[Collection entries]
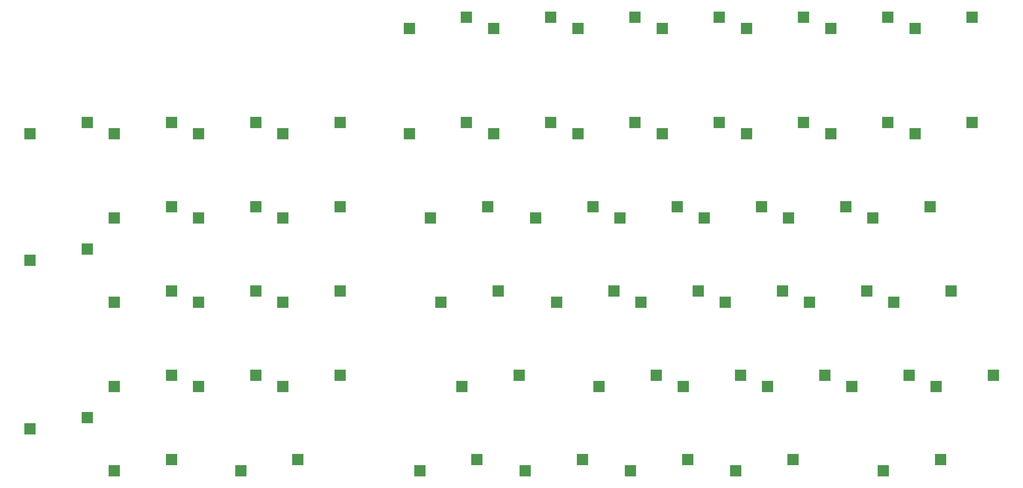
<source format=gbr>
%TF.GenerationSoftware,KiCad,Pcbnew,7.0.5*%
%TF.CreationDate,2023-06-22T07:55:22+00:00*%
%TF.ProjectId,Entry-left,456e7472-792d-46c6-9566-742e6b696361,rev?*%
%TF.SameCoordinates,Original*%
%TF.FileFunction,Paste,Bot*%
%TF.FilePolarity,Positive*%
%FSLAX46Y46*%
G04 Gerber Fmt 4.6, Leading zero omitted, Abs format (unit mm)*
G04 Created by KiCad (PCBNEW 7.0.5) date 2023-06-22 07:55:22*
%MOMM*%
%LPD*%
G01*
G04 APERTURE LIST*
%ADD10R,2.550000X2.500000*%
G04 APERTURE END LIST*
D10*
%TO.C,MX6*%
X67409250Y-78258750D03*
X80336250Y-75718750D03*
%TD*%
%TO.C,MX2*%
X48359250Y-59208750D03*
X61286250Y-56668750D03*
%TD*%
%TO.C,MX20*%
X153134250Y-35395750D03*
X166061250Y-32855750D03*
%TD*%
%TO.C,MX52*%
X165040500Y-135408750D03*
X177967500Y-132868750D03*
%TD*%
%TO.C,MX26*%
X134084250Y-59208750D03*
X147011250Y-56668750D03*
%TD*%
%TO.C,MX1*%
X29309250Y-59208750D03*
X42236250Y-56668750D03*
%TD*%
%TO.C,MX38*%
X122178000Y-97308750D03*
X135105000Y-94768750D03*
%TD*%
%TO.C,MX53*%
X188853000Y-135408750D03*
X201780000Y-132868750D03*
%TD*%
%TO.C,MX27*%
X153134250Y-59208750D03*
X166061250Y-56668750D03*
%TD*%
%TO.C,MX10*%
X67409250Y-97308750D03*
X80336250Y-94768750D03*
%TD*%
%TO.C,MX17*%
X76934250Y-135408750D03*
X89861250Y-132868750D03*
%TD*%
%TO.C,MX50*%
X117415500Y-135408750D03*
X130342500Y-132868750D03*
%TD*%
%TO.C,MX31*%
X229334250Y-59208750D03*
X242261250Y-56668750D03*
%TD*%
%TO.C,MX18*%
X115034250Y-35395750D03*
X127961250Y-32855750D03*
%TD*%
%TO.C,MX42*%
X205521750Y-97308750D03*
X218448750Y-94768750D03*
%TD*%
%TO.C,MX22*%
X191234250Y-35395750D03*
X204161250Y-32855750D03*
%TD*%
%TO.C,MX16*%
X48359250Y-135408750D03*
X61286250Y-132868750D03*
%TD*%
%TO.C,MX8*%
X29309250Y-87783750D03*
X42236250Y-85243750D03*
%TD*%
%TO.C,MX33*%
X143609250Y-78258750D03*
X156536250Y-75718750D03*
%TD*%
%TO.C,MX40*%
X167421750Y-97308750D03*
X180348750Y-94768750D03*
%TD*%
%TO.C,MX34*%
X162659250Y-78258750D03*
X175586250Y-75718750D03*
%TD*%
%TO.C,MX11*%
X86459250Y-97308750D03*
X99386250Y-94768750D03*
%TD*%
%TO.C,MX3*%
X67409250Y-59208750D03*
X80336250Y-56668750D03*
%TD*%
%TO.C,MX37*%
X219809250Y-78258750D03*
X232736250Y-75718750D03*
%TD*%
%TO.C,MX29*%
X191234250Y-59208750D03*
X204161250Y-56668750D03*
%TD*%
%TO.C,MX24*%
X229334250Y-35395750D03*
X242261250Y-32855750D03*
%TD*%
%TO.C,MX14*%
X86459250Y-116358750D03*
X99386250Y-113818750D03*
%TD*%
%TO.C,MX44*%
X126940500Y-116358750D03*
X139867500Y-113818750D03*
%TD*%
%TO.C,MX54*%
X222190500Y-135408750D03*
X235117500Y-132868750D03*
%TD*%
%TO.C,MX5*%
X48359250Y-78258750D03*
X61286250Y-75718750D03*
%TD*%
%TO.C,MX7*%
X86459250Y-78258750D03*
X99386250Y-75718750D03*
%TD*%
%TO.C,MX49*%
X234096750Y-116358750D03*
X247023750Y-113818750D03*
%TD*%
%TO.C,MX41*%
X186471750Y-97308750D03*
X199398750Y-94768750D03*
%TD*%
%TO.C,MX51*%
X141228000Y-135408750D03*
X154155000Y-132868750D03*
%TD*%
%TO.C,MX9*%
X48359250Y-97308750D03*
X61286250Y-94768750D03*
%TD*%
%TO.C,MX47*%
X195996750Y-116358750D03*
X208923750Y-113818750D03*
%TD*%
%TO.C,MX21*%
X172184250Y-35395750D03*
X185111250Y-32855750D03*
%TD*%
%TO.C,MX46*%
X176946750Y-116358750D03*
X189873750Y-113818750D03*
%TD*%
%TO.C,MX13*%
X67409250Y-116358750D03*
X80336250Y-113818750D03*
%TD*%
%TO.C,MX45*%
X157896750Y-116358750D03*
X170823750Y-113818750D03*
%TD*%
%TO.C,MX32*%
X119796750Y-78258750D03*
X132723750Y-75718750D03*
%TD*%
%TO.C,MX35*%
X181709250Y-78258750D03*
X194636250Y-75718750D03*
%TD*%
%TO.C,MX43*%
X224571750Y-97308750D03*
X237498750Y-94768750D03*
%TD*%
%TO.C,MX36*%
X200759250Y-78258750D03*
X213686250Y-75718750D03*
%TD*%
%TO.C,MX23*%
X210284250Y-35395750D03*
X223211250Y-32855750D03*
%TD*%
%TO.C,MX25*%
X115034250Y-59208750D03*
X127961250Y-56668750D03*
%TD*%
%TO.C,MX15*%
X29309250Y-125883750D03*
X42236250Y-123343750D03*
%TD*%
%TO.C,MX12*%
X48359250Y-116358750D03*
X61286250Y-113818750D03*
%TD*%
%TO.C,MX30*%
X210284250Y-59208750D03*
X223211250Y-56668750D03*
%TD*%
%TO.C,MX19*%
X134084250Y-35395750D03*
X147011250Y-32855750D03*
%TD*%
%TO.C,MX28*%
X172184250Y-59208750D03*
X185111250Y-56668750D03*
%TD*%
%TO.C,MX48*%
X215046750Y-116358750D03*
X227973750Y-113818750D03*
%TD*%
%TO.C,MX4*%
X86459250Y-59208750D03*
X99386250Y-56668750D03*
%TD*%
%TO.C,MX39*%
X148371750Y-97308750D03*
X161298750Y-94768750D03*
%TD*%
M02*

</source>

Your task ▸
Within the records above, count the lines that contain "LIST" and give the number with nothing added.

Task answer ▸
2